音楽ナタリー PowerPush - 植田真梨恵
確かな夜明けを告げるメジャー1stアルバム
初のフェードアウト曲
──「ザクロの実」を挟みつつの「泣いてない」ですが、これは歌詞が全部平仮名なのが印象的ですね。遊び心が散りばめられていて。
けっこう怖い恋愛の歌なんですよね。「血と血が」って漢字で書かれると嫌だなと思って、平仮名でごまかしました(笑)。
──歌詞はわりと重めですけど、疾走感のあるサウンドだから重さを感じないのかなと。
うんうん。ちょっとクレイジーな恋愛観を歌ってみようと思って。アコーディオンソロが入っているのでライブでどうしようかなと思っているんですが(笑)、演るのが楽しみな1曲です。
──続く「カルカテレパシー」ですが、これも前向きで明るい感じがあって、思わず口ずさみたくなるような1曲ですね。
はい、植田真梨恵なりのJ-POPの曲を書きたくて作りました。ほんとに歌ってて楽しい曲ですね。
──そして今回、初めてフェードアウトで終わる曲に挑戦したと伺いました。
そうなんです、曲がいつ終わったかわからないから私フェードアウトが好きじゃなかったんです。でも「これはフェードアウト曲だわ!」って思って、やってみたらすごくいい感じになって。
──「これはフェードアウトだわ!」と思った理由は?
バンドメンバーと“いっせーのーせ”で音を鳴らしてアレンジを決めていくようになってからなんですけど、みんなで鳴らしているものを録るんだっていう意識が強くなって。それから抵抗がなくなりましたね。
──セッションしてる感じがしますよね。スタジオでみんなでワイワイやってる絵が目に浮かびます。
うんうん、そういうみんなで鳴らしている雰囲気をアルバムの最後のほうに入れたいと思いました。
──そして最後が「さよならのかわりに記憶を消した」ですけど、これは映画「エターナル・サンシャイン」をモチーフにしてるんですよね? 別れた恋人が自分との思い出を消すために記憶除去手術を受けたことを知り、主人公も同じ手術を受けるという。
そうですね、ほとんど映画のことしか歌ってなくて、映画の主人公の気持ちで曲を書いたものです。このアルバムの中では一番古い、2008年に書いてる曲で、映画が好きすぎて作ってしまいました。

════════════════

作業内容 =
A. 本文によると、「さよならのかわりに記憶を消した」は何年に書かれた曲ですか?
B. 本文の「はい、植田真梨恵なりのJ-P」を含む箇所から書き始め、「から抵抗がなくなりましたね。」で止めてください。その際、「アレンジ」を「編曲」と呼び替えてください。

════════════════

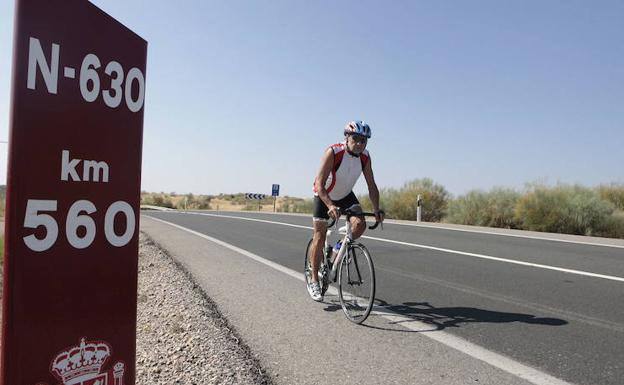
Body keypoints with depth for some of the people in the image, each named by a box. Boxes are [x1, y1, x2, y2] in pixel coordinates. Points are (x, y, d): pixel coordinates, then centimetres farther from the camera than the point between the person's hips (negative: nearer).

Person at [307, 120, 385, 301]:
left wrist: (377, 210, -21)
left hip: (346, 195, 4)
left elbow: (371, 186, -10)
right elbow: (319, 184, -35)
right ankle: (313, 280, 9)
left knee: (360, 224, -19)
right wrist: (330, 206, -49)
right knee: (320, 237, -4)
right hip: (324, 196, -4)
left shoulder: (365, 157, -17)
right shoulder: (333, 152, -31)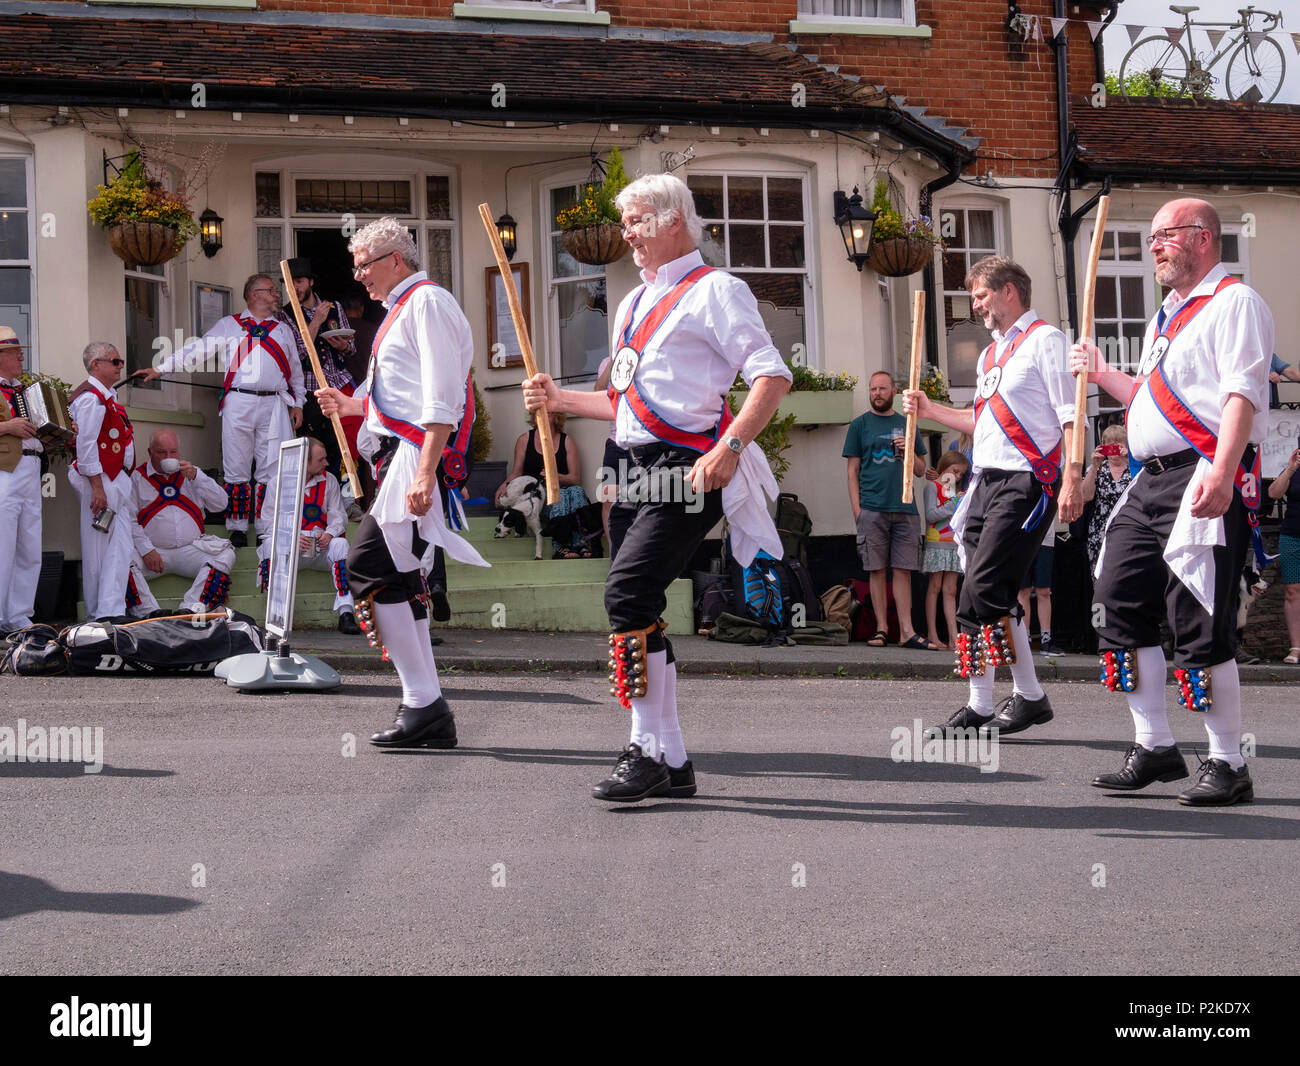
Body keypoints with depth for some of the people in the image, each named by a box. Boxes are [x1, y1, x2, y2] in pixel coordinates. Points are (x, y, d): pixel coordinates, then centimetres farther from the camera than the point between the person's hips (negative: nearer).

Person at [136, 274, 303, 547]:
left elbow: (295, 370, 24)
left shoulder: (284, 330, 20)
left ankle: (268, 529, 2)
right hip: (238, 403, -2)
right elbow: (196, 350, 9)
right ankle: (237, 529, 6)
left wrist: (297, 404, 15)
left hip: (274, 405, 2)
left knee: (272, 470, -3)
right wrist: (160, 368, 2)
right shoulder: (229, 325, 12)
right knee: (236, 469, -1)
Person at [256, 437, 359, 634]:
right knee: (270, 544, -33)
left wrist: (330, 533, -16)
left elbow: (338, 515, 7)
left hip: (321, 544, 2)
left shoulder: (329, 480, 10)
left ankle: (345, 613, -35)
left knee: (340, 544, -30)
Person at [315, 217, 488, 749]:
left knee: (370, 566, -15)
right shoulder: (404, 307, 24)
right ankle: (427, 711, 13)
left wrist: (425, 472, -26)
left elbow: (440, 399, -18)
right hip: (402, 457, 11)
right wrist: (351, 404, 24)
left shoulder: (426, 301, -8)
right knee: (399, 577, 10)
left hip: (415, 456, -11)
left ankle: (423, 703, -13)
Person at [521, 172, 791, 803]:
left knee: (628, 593, -20)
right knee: (636, 608, 6)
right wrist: (560, 399, 16)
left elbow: (772, 376, -13)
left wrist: (728, 447, -24)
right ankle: (671, 762, 14)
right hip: (637, 469, 9)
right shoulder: (632, 305, 23)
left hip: (686, 469, -9)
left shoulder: (713, 290, -4)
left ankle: (648, 751, -13)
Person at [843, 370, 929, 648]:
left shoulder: (907, 425, 17)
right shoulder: (860, 424, 9)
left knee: (903, 570, -1)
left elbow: (920, 471, 19)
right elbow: (853, 470, 6)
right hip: (872, 508, -2)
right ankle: (881, 629, 3)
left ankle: (907, 631, -1)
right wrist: (856, 508, -4)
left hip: (905, 509, 2)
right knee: (877, 570, -2)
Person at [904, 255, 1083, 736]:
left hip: (1026, 481, -9)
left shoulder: (1045, 340, -4)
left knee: (984, 592, -15)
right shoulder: (989, 354, 23)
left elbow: (1071, 416, -11)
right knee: (979, 597, 5)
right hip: (987, 481, 9)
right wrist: (931, 410, 25)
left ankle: (1029, 696, -4)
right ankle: (979, 707, 9)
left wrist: (1072, 480, -19)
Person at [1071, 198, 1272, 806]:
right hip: (1152, 481, 10)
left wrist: (1221, 471, -29)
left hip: (1205, 477, -10)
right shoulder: (1166, 318, 25)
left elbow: (1242, 394, -17)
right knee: (1120, 603, 6)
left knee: (1198, 620, -10)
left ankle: (1227, 763, 0)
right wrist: (1101, 374, 20)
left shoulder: (1233, 303, -4)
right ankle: (1154, 748, 15)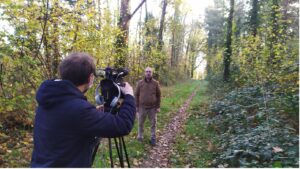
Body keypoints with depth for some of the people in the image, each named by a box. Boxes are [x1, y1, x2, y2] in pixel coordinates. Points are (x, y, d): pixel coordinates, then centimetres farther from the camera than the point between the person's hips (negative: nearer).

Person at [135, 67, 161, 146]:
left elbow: (158, 95, 2)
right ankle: (140, 137, 28)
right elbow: (136, 95, 3)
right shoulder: (140, 83, -1)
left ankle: (153, 138, 23)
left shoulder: (156, 83, -2)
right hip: (142, 107, 0)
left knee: (153, 123, 8)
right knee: (140, 123, 11)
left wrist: (158, 106, -1)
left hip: (152, 107, 0)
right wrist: (136, 106, 1)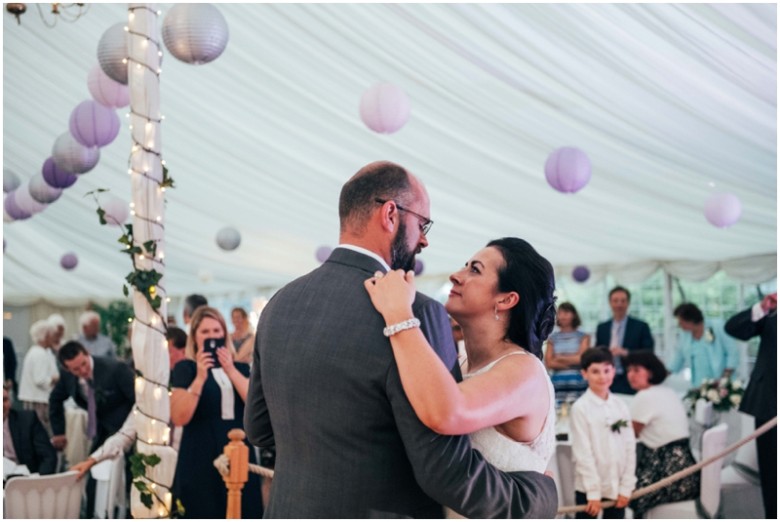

════════════════

解答一覧 =
A. 2008年です。

B.
はい、植田真梨恵なりのJ-POPの曲を書きたくて作りました。ほんとに歌ってて楽しい曲ですね。
──そして今回、初めてフェードアウトで終わる曲に挑戦したと伺いました。
そうなんです、曲がいつ終わったかわからないから私フェードアウトが好きじゃなかったんです。でも「これはフェードアウト曲だわ!」って思って、やってみたらすごくいい感じになって。
──「これはフェードアウトだわ!」と思った理由は?
バンドメンバーと“いっせーのーせ”で音を鳴らして編曲を決めていくようになってからなんですけど、みんなで鳴らしているものを録るんだっていう意識が強くなって。それから抵抗がなくなりましたね。